SUPPLIED ENTRIES:
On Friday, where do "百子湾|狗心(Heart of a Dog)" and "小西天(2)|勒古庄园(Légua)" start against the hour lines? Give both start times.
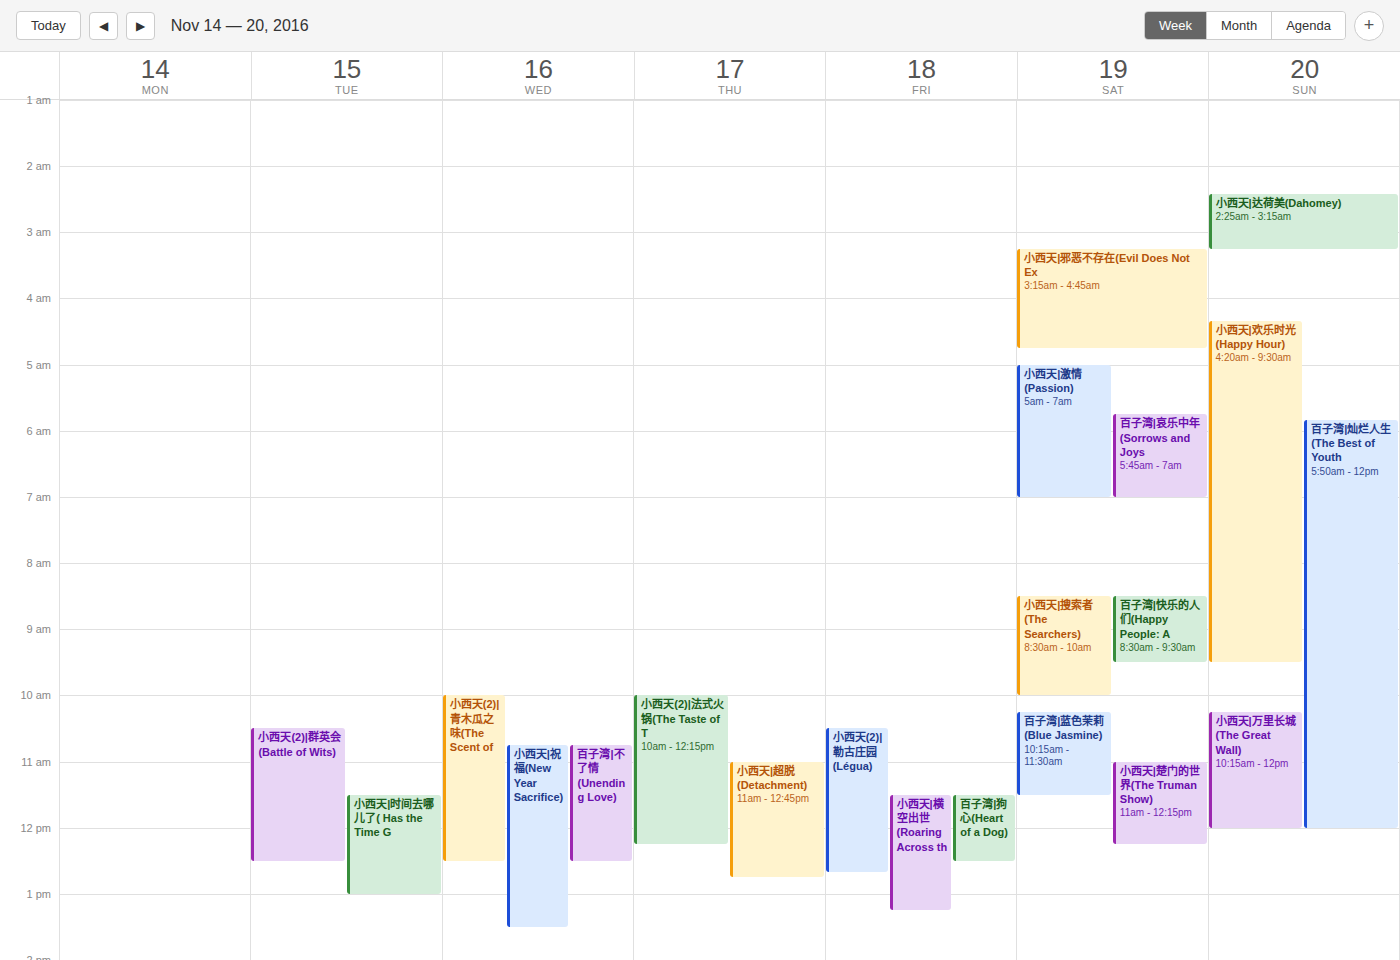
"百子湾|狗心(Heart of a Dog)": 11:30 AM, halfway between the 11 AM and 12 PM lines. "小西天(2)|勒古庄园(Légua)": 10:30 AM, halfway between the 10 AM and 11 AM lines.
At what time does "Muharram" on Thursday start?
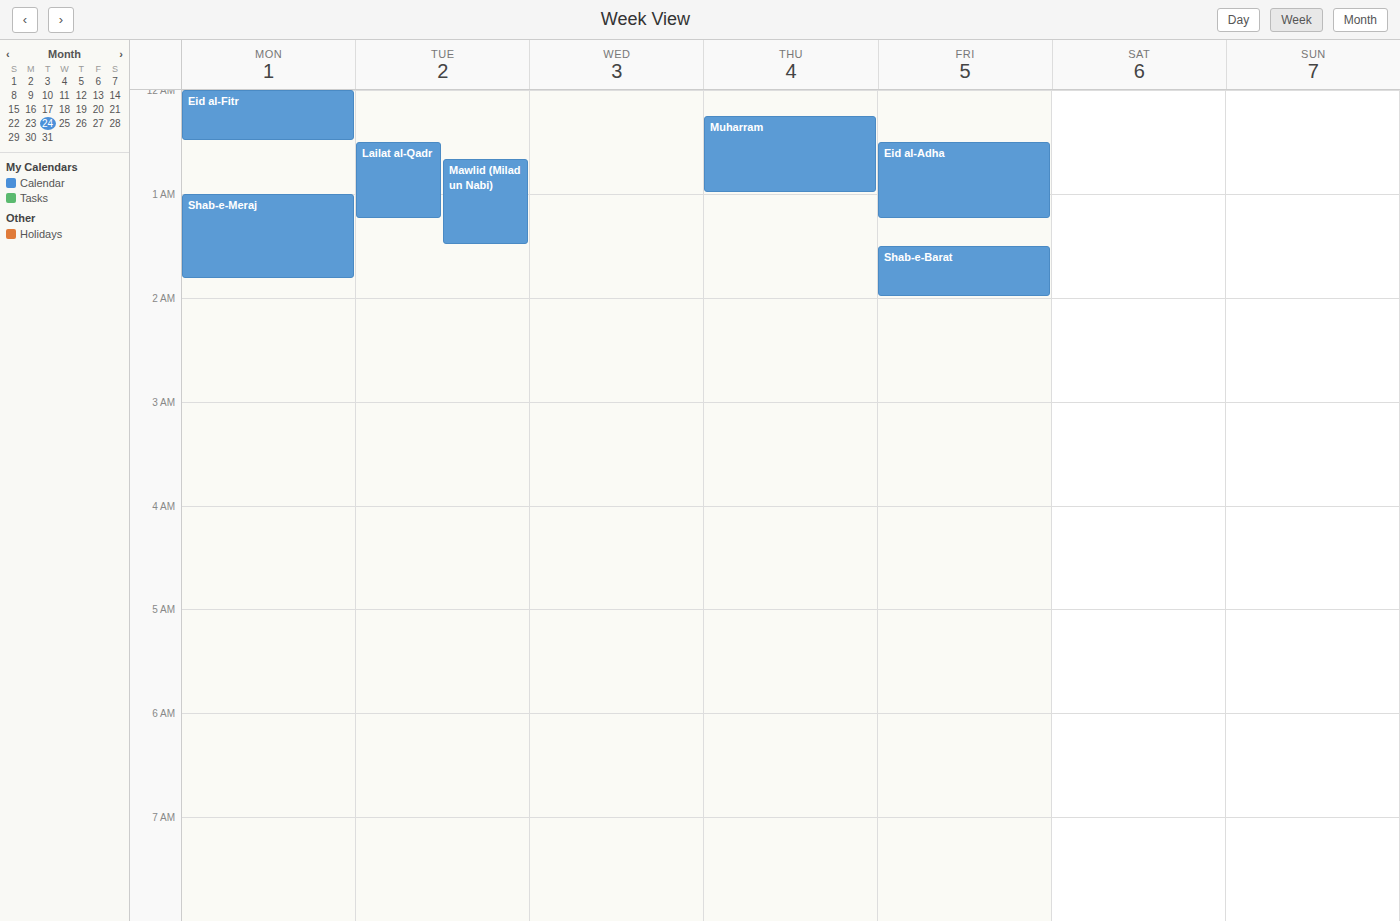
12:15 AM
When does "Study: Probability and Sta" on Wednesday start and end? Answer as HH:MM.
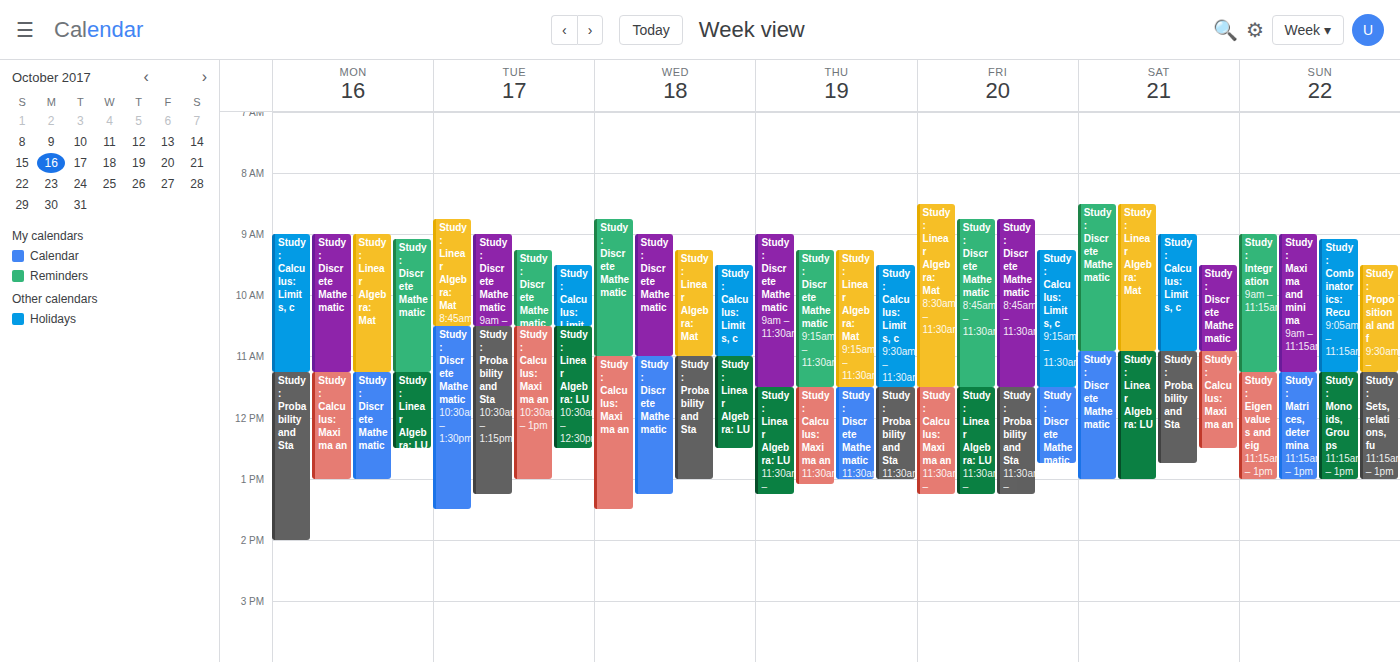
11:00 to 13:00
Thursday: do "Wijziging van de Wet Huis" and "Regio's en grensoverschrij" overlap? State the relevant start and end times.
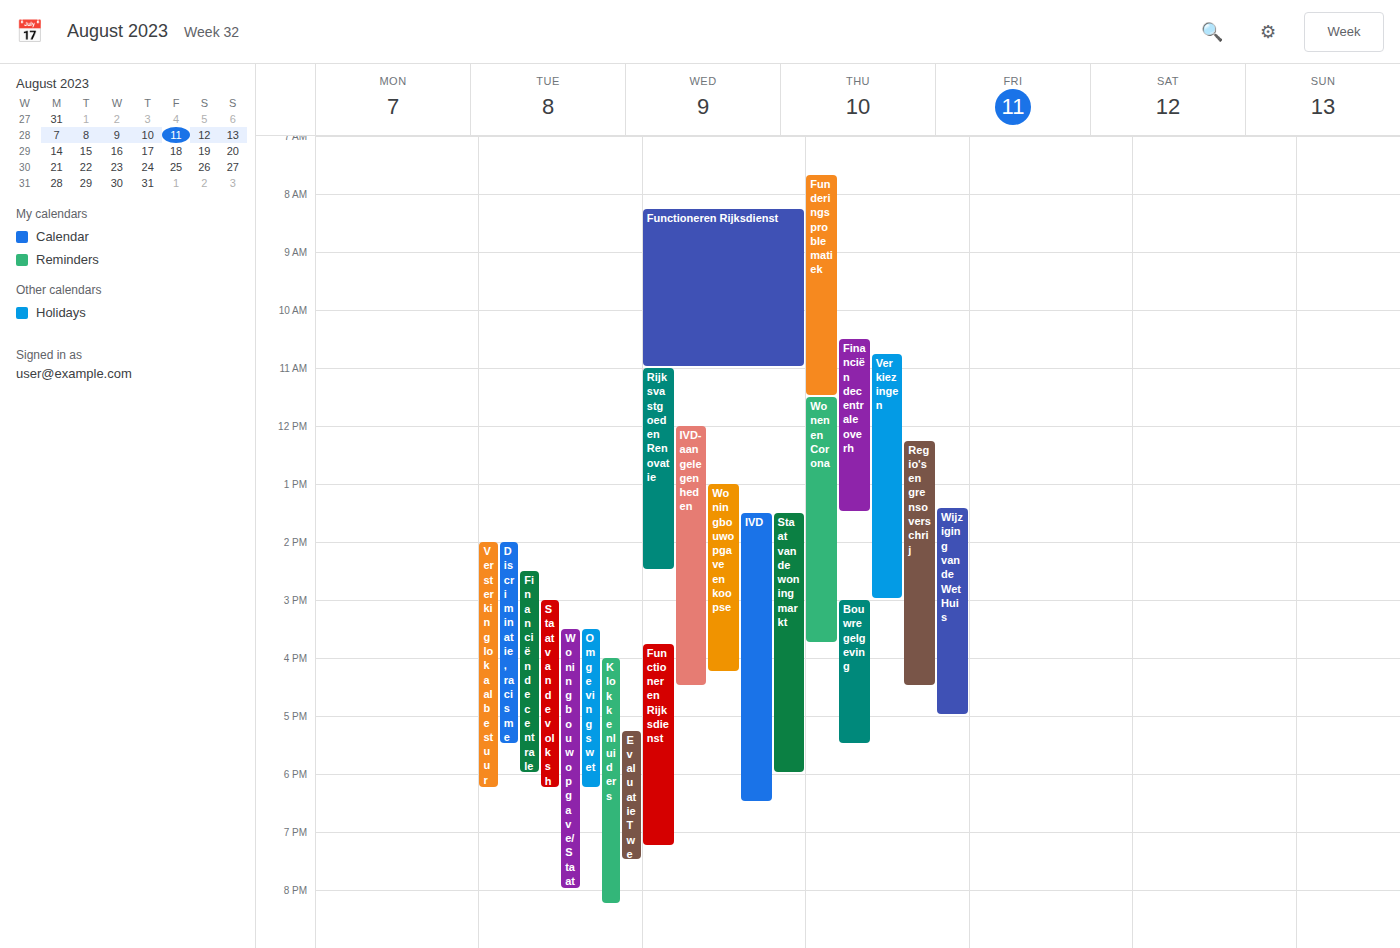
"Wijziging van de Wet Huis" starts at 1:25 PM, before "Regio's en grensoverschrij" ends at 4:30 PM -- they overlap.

TO BE DONE: Collect each line of the material that contains the word "overlap", and reproduce every such line in full.

CORRECT RESULT:
Thursday: do "Wijziging van de Wet Huis" and "Regio's en grensoverschrij" overlap? State the relevant start and end times.
"Wijziging van de Wet Huis" starts at 1:25 PM, before "Regio's en grensoverschrij" ends at 4:30 PM -- they overlap.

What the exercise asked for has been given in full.